Padilla’s urgency on this issue stems from the abysmal completion and transfer rates at the state’s community colleges, and what that means for the students and the economy. A 2010 study by the Institute for Higher Education Leadership and Policy at Sacramento State University, called Divided We Fail, found that six years after enrolling, 70 percent of “degree-seeking” community college students had not transferred to a university, nor had they completed a certificate or degree.

“For California to compete in the 21st century economy, we must dramatically improve the rate at which students transfer from community colleges and graduate from four-year universities,” Padilla said in the Oct. 10 statement.

Mission control

To some extent, Padilla’s bills put in a place a key component of the state’s Master Plan for Higher Education – more than half a century after it was adopted. The master plan, a blueprint mapping out how the public colleges and universities should work in California, identified “the transfer function” from community colleges “as a central institutional priority of all segments of higher education.”
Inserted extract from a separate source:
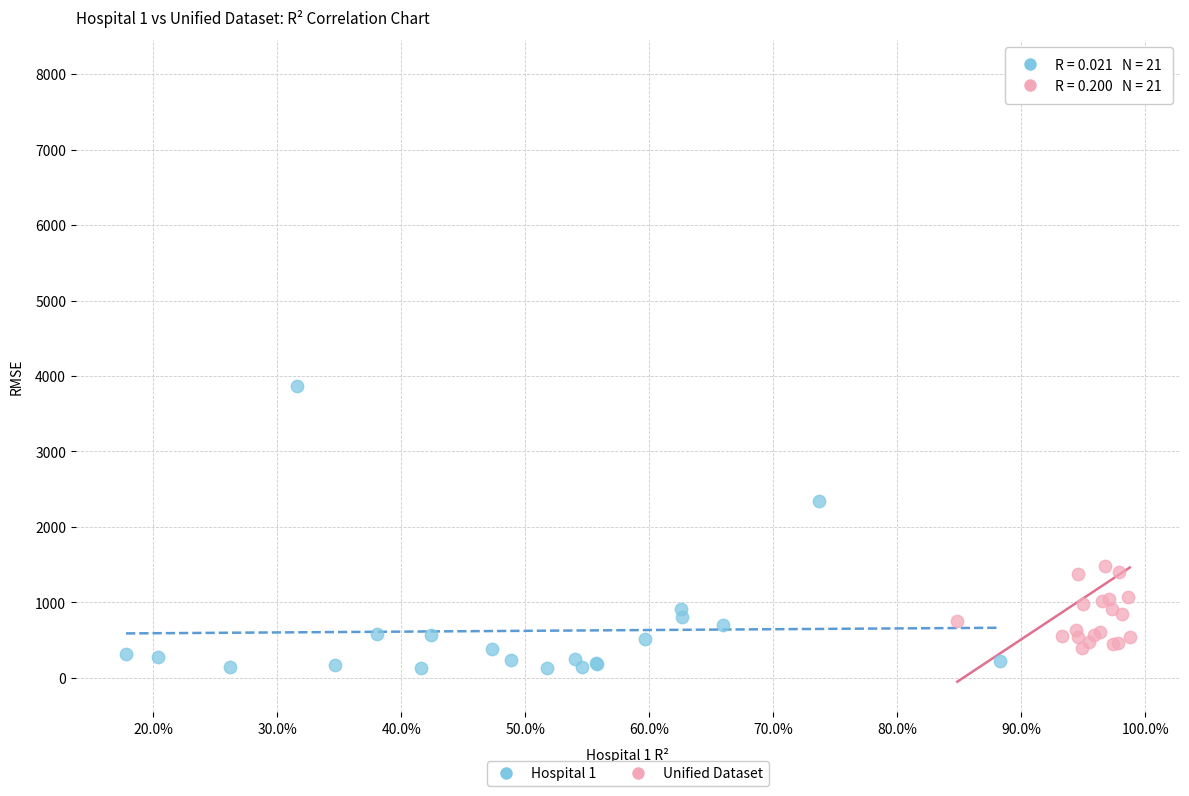

Which series has the widest spread of Y values?

Unified Dataset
Credit: Legislative Analyst Office

Credit: Legislative Analyst’s Office

But as the Legislative Analyst’s Office concluded in its status report, “Despite this emphasis by the state, however, (community college) students often must navigate a complex maze of transfer course requirements which can make accessing and completing a baccalaureate program difficult.”

Neither SB 1440 nor SB 440 specifies how many transfer degrees must be established, but does require them for the most in-demand subjects, such as psychology, math, physics and business administration. So far, 25 transfer degrees have been approved, yet not every community campus offers all the programs.
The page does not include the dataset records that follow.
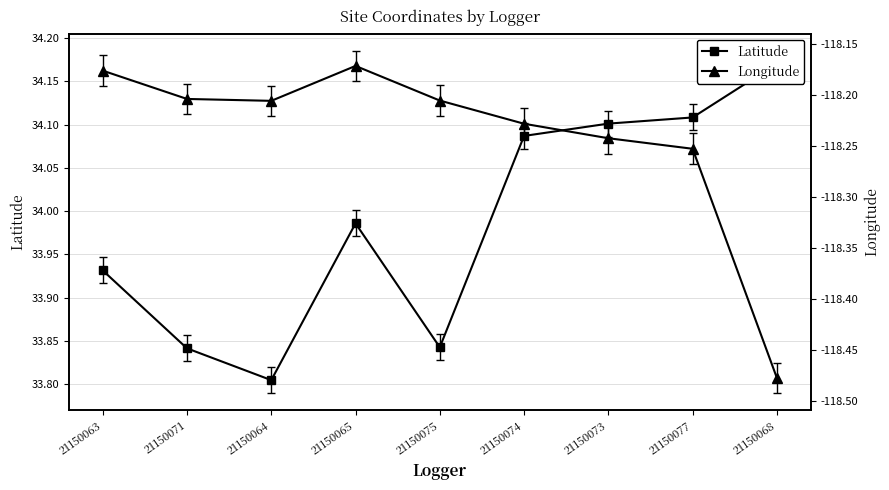

Rank the series at 21150074 from lowest to highest value.

Longitude, Latitude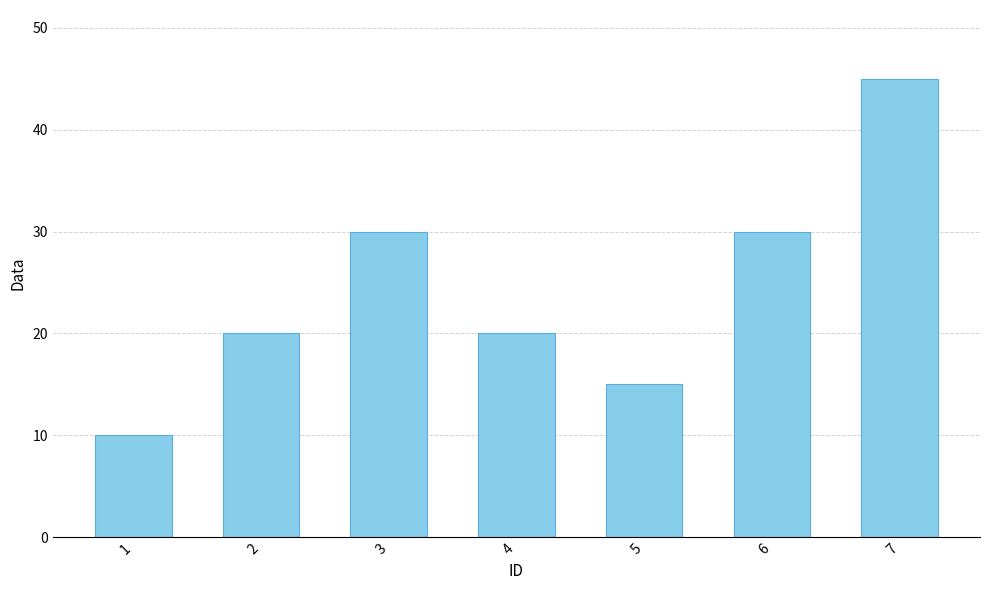

Count the number of data series in this chart.

1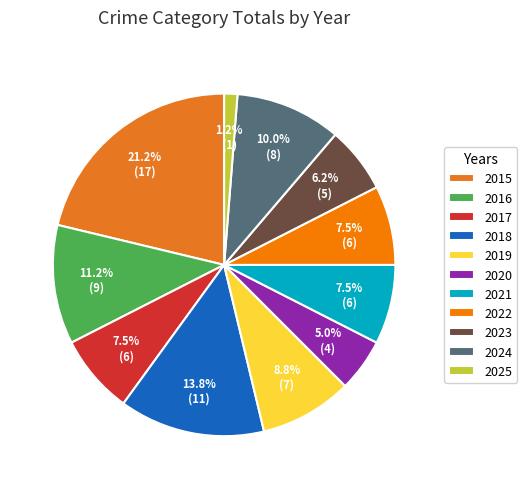

To the nearest percent, what is the difference between the 2017 and 2016 slice percentages?

4%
A recent survey by the Campaign for College Opportunity found a wide range of access to the transfer degrees at the state’s community college campuses. According to the survey, only 18 community colleges had at least 80 percent of the degrees in place, while 34 were only halfway there. In some cases entire community college districts are lagging. Out of nine colleges in the Los Angeles Community College District, all but two were far behind schedule in developing the transfer degrees required under Padilla’s original bill.
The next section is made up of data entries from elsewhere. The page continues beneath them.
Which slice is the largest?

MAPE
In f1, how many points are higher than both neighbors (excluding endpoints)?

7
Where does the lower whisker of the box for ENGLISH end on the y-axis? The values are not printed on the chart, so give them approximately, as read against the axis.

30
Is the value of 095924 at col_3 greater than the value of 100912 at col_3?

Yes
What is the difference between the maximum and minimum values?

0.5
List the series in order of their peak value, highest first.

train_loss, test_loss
“That, to us, is an issue of equity,” said Michele Siqueiros, executive director of the Campaign. Where students live shouldn’t determine whether they have access to all the transfer degrees available, she said.

There were some late amendments to SB 440 that made it more palatable to faculty at CSU and community colleges. Initially, the bill included the specific areas of emphasis that colleges had to establish. Padilla agreed to withdraw that after the faculty senates of both systems voted to oppose the bill. The Cal State Academic Senate switched to a neutral position afterward.

But faculty are still irked that advocacy groups and lawmakers keep trying to set academic policy.

“It’s possible that good people have what they think are good ideas, but when you implement them you might have to go in a different direction,” said Beth Smith, president of the Academic Senate for California Community Colleges. “Faculty should make the determination of whether that’s the best path for students and we’re not sure that it is and that’s our concern with the legislation.”

That legislation is now law, however, and a bigger challenge for the colleges is whether there’s enough room at CSU for the transfer students. Many campuses had closed their doors to spring transfers during the recession, but accepted students with transfer degrees under SB 1440. Still, the transfer guarantee doesn’t extend to a specific campus. Under SB 440, Cal State has to offer transfer students a place at another campus if their first choice has run out of room.

The program is still new and the numbers of students taking advantage of it reflect that. The statewide Community College Chancellor’s Office is still waiting for the fall census figures that will tell how many of their students are enrolled in the transfer degree program. Just under a thousand students were participating as of last spring. When numbers for the current semester are in, the chancellor’s office expects that to double.